Task objective: Repeat exactly the lines that run from the one containing "ring dip: (991, 689)" to the end of the data, and leave out all others.

Limb landmark coordinates
□ □ □

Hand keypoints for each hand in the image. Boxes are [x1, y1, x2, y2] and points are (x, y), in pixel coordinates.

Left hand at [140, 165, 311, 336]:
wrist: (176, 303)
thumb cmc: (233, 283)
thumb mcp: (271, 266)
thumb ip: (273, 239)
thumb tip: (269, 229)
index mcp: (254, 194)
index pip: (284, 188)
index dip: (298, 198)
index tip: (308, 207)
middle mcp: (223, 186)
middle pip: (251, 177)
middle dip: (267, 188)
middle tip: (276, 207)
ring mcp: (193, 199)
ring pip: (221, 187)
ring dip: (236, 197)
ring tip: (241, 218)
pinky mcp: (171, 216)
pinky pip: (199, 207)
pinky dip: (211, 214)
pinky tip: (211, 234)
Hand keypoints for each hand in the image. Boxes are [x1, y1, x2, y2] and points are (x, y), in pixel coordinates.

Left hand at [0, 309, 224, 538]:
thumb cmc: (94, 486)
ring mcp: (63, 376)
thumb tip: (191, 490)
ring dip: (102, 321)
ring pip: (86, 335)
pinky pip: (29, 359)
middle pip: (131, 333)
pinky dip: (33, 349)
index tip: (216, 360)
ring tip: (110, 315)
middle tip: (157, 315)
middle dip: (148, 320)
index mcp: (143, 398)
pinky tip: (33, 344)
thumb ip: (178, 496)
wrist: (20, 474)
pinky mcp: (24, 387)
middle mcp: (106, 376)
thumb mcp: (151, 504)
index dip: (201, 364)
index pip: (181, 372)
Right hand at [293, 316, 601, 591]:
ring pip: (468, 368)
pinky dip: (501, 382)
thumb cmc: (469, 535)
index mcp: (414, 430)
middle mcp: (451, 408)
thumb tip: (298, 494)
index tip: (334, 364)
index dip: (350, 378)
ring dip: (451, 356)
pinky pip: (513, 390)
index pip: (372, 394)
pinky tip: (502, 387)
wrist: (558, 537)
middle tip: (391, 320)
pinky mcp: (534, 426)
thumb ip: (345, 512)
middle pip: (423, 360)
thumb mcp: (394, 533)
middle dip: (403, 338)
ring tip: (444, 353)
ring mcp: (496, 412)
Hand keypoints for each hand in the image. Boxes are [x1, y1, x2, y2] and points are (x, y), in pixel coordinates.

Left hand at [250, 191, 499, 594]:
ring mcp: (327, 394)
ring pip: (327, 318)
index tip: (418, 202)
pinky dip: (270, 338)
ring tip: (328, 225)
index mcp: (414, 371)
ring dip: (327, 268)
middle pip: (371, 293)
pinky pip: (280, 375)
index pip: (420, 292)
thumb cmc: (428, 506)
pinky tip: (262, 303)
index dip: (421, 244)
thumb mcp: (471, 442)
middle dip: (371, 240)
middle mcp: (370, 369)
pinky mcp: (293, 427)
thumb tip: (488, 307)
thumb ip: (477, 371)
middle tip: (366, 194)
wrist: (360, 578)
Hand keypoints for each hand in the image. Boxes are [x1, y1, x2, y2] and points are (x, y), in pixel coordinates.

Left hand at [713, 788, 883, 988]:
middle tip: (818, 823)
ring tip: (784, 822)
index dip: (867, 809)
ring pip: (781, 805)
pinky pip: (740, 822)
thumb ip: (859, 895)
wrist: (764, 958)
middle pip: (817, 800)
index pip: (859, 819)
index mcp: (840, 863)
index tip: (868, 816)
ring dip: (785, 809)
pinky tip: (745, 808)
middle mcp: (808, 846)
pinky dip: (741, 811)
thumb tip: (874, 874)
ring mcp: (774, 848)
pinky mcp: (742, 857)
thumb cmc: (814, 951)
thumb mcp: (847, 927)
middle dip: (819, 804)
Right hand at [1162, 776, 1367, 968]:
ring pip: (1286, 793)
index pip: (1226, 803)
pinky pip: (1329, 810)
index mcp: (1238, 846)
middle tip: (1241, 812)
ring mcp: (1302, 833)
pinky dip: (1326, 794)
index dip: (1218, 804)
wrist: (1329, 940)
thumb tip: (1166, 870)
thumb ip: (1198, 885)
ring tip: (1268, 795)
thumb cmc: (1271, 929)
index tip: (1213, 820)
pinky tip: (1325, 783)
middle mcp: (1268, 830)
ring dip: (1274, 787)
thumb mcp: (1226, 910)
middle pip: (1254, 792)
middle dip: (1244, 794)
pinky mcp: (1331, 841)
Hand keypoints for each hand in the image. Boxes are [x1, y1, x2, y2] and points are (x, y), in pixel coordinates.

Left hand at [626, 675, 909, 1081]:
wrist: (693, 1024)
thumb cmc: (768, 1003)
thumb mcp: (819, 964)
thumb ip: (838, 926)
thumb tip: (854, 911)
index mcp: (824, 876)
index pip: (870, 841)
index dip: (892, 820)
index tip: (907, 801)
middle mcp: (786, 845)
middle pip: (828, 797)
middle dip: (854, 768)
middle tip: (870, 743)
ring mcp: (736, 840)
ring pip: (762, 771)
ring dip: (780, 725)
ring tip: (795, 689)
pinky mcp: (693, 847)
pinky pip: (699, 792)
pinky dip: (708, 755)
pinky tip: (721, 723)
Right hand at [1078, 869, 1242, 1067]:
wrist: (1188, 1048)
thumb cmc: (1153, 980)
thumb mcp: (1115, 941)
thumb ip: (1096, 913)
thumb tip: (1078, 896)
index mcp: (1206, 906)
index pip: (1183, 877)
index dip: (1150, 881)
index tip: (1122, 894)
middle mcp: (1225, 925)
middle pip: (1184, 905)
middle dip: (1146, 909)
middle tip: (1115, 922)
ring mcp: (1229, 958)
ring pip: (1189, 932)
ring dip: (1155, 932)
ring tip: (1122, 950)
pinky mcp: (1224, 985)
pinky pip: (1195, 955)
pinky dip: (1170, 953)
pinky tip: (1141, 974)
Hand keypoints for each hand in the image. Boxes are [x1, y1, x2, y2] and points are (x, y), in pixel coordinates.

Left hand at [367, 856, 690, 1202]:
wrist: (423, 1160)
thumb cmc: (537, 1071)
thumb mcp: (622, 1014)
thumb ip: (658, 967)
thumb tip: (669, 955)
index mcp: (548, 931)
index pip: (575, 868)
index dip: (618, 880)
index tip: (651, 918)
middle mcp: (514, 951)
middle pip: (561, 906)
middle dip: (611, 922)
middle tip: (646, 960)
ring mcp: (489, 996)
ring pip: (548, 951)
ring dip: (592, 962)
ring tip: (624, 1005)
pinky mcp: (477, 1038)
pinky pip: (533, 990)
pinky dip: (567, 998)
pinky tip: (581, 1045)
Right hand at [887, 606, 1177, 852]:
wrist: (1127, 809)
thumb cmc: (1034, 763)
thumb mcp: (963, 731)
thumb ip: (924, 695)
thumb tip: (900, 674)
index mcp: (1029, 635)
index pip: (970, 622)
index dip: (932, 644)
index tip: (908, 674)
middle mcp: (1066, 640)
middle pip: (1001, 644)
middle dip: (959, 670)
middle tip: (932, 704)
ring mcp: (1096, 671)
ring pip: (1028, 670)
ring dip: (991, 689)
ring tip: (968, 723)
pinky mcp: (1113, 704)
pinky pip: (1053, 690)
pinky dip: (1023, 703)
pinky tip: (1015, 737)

□ □ □

Finished task:
ring dip: (991, 689)
ring tip: (968, 723)
pinky mcp: (1113, 704)
pinky pip: (1053, 690)
pinky dip: (1023, 703)
pinky tip: (1015, 737)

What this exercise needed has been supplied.